▸ Activity:
Reproduce every line of text in the records below word for word and in the same order, omitting the pictures.

▸ Entries provided:
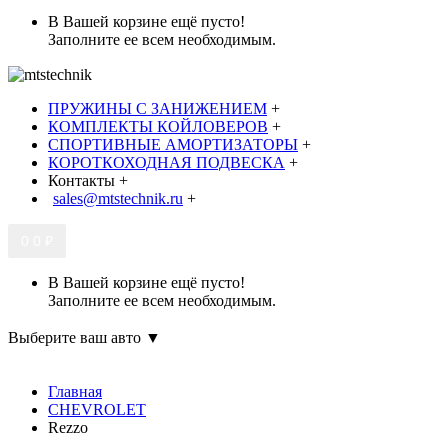
В Вашей корзине ещё пусто!
Заполните ее всем необходимым.
ПРУЖИНЫ С ЗАНИЖЕНИЕМ
+
КОМПЛЕКТЫ КОЙЛОВЕРОВ
+
СПОРТИВНЫЕ АМОРТИЗАТОРЫ
+
КОРОТКОХОДНАЯ ПОДВЕСКА
+
Контакты
+
sales@mtstechnik.ru
+
0
0 ₽
В Вашей корзине ещё пусто!
Заполните ее всем необходимым.
Выберите ваш авто ▼
Главная
CHEVROLET
Rezzo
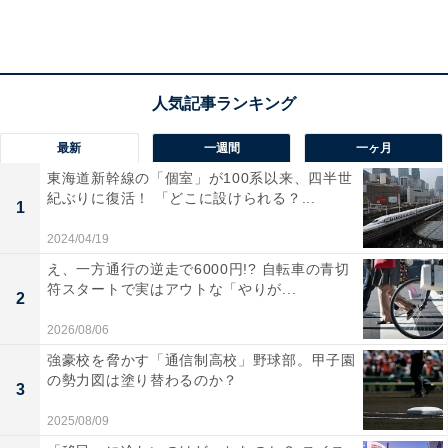
最新
一週間
一ヶ月
2位は自然と科学が調和する「つくば市」
東海道新幹線の「個室」が100系以来、四半世
紀ぶりに復活！ 「どこに設けられる？...
1
国内最大の学術都市である「つくば市」。多数の研究機
関があるほか、筑波山をはじめとする豊かな自然環境に
2024/04/19
も恵まれたエリア。つくばエクスプレスを利用すること
え、一方通行の逆走で6000円!? 自転車の青切
符スタートで実はアウトな「やりが...
で都心部へのアクセスも良好です。同市は、茨城県版の
2
「
住みここち（自治体）
」で3位、「住みたい街（自治
2026/08/06
体）」では1位と、両ランキングで高評価を得ていま
強豪校を脅かす「通信制高校」野球部。甲子園
す。
の勢力図は塗り替わるのか？
3
2025/08/09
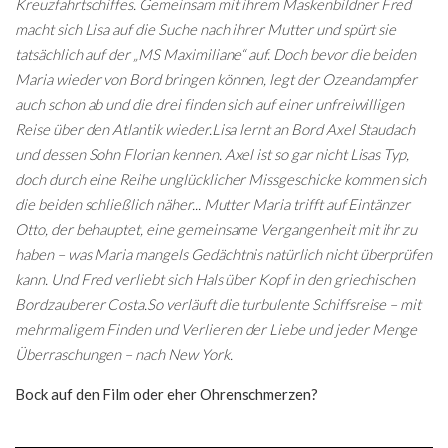
Kreuzfahrtschiffes. Gemeinsam mit ihrem Maskenbildner Fred
macht sich Lisa auf die Suche nach ihrer Mutter und spürt sie
tatsächlich auf der „MS Maximiliane“ auf. Doch bevor die beiden
Maria wieder von Bord bringen können, legt der Ozeandampfer
auch schon ab und die drei finden sich auf einer unfreiwilligen
Reise über den Atlantik wieder.Lisa lernt an Bord Axel Staudach
und dessen Sohn Florian kennen. Axel ist so gar nicht Lisas Typ,
doch durch eine Reihe unglücklicher Missgeschicke kommen sich
die beiden schließlich näher... Mutter Maria trifft auf Eintänzer
Otto, der behauptet, eine gemeinsame Vergangenheit mit ihr zu
haben – was Maria mangels Gedächtnis natürlich nicht überprüfen
kann. Und Fred verliebt sich Hals über Kopf in den griechischen
Bordzauberer Costa.So verläuft die turbulente Schiffsreise – mit
mehrmaligem Finden und Verlieren der Liebe und jeder Menge
Überraschungen – nach New York.
Bock auf den Film oder eher Ohrenschmerzen?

▸ Answer box:
В Вашей корзине ещё пусто!
Заполните ее всем необходимым.
ПРУЖИНЫ С ЗАНИЖЕНИЕМ
+
КОМПЛЕКТЫ КОЙЛОВЕРОВ
+
СПОРТИВНЫЕ АМОРТИЗАТОРЫ
+
КОРОТКОХОДНАЯ ПОДВЕСКА
+
Контакты
+
sales@mtstechnik.ru
+
0
0 ₽
В Вашей корзине ещё пусто!
Заполните ее всем необходимым.
Выберите ваш авто ▼
Главная
CHEVROLET
Rezzo
最新
一週間
一ヶ月
2位は自然と科学が調和する「つくば市」
東海道新幹線の「個室」が100系以来、四半世
紀ぶりに復活！ 「どこに設けられる？...
1
国内最大の学術都市である「つくば市」。多数の研究機
関があるほか、筑波山をはじめとする豊かな自然環境に
2024/04/19
も恵まれたエリア。つくばエクスプレスを利用すること
え、一方通行の逆走で6000円!? 自転車の青切
符スタートで実はアウトな「やりが...
で都心部へのアクセスも良好です。同市は、茨城県版の
2
「
住みここち（自治体）
」で3位、「住みたい街（自治
2026/08/06
体）」では1位と、両ランキングで高評価を得ていま
強豪校を脅かす「通信制高校」野球部。甲子園
す。
の勢力図は塗り替わるのか？
3
2025/08/09
Kreuzfahrtschiffes. Gemeinsam mit ihrem Maskenbildner Fred
macht sich Lisa auf die Suche nach ihrer Mutter und spürt sie
tatsächlich auf der „MS Maximiliane“ auf. Doch bevor die beiden
Maria wieder von Bord bringen können, legt der Ozeandampfer
auch schon ab und die drei finden sich auf einer unfreiwilligen
Reise über den Atlantik wieder.Lisa lernt an Bord Axel Staudach
und dessen Sohn Florian kennen. Axel ist so gar nicht Lisas Typ,
doch durch eine Reihe unglücklicher Missgeschicke kommen sich
die beiden schließlich näher... Mutter Maria trifft auf Eintänzer
Otto, der behauptet, eine gemeinsame Vergangenheit mit ihr zu
haben – was Maria mangels Gedächtnis natürlich nicht überprüfen
kann. Und Fred verliebt sich Hals über Kopf in den griechischen
Bordzauberer Costa.So verläuft die turbulente Schiffsreise – mit
mehrmaligem Finden und Verlieren der Liebe und jeder Menge
Überraschungen – nach New York.
Bock auf den Film oder eher Ohrenschmerzen?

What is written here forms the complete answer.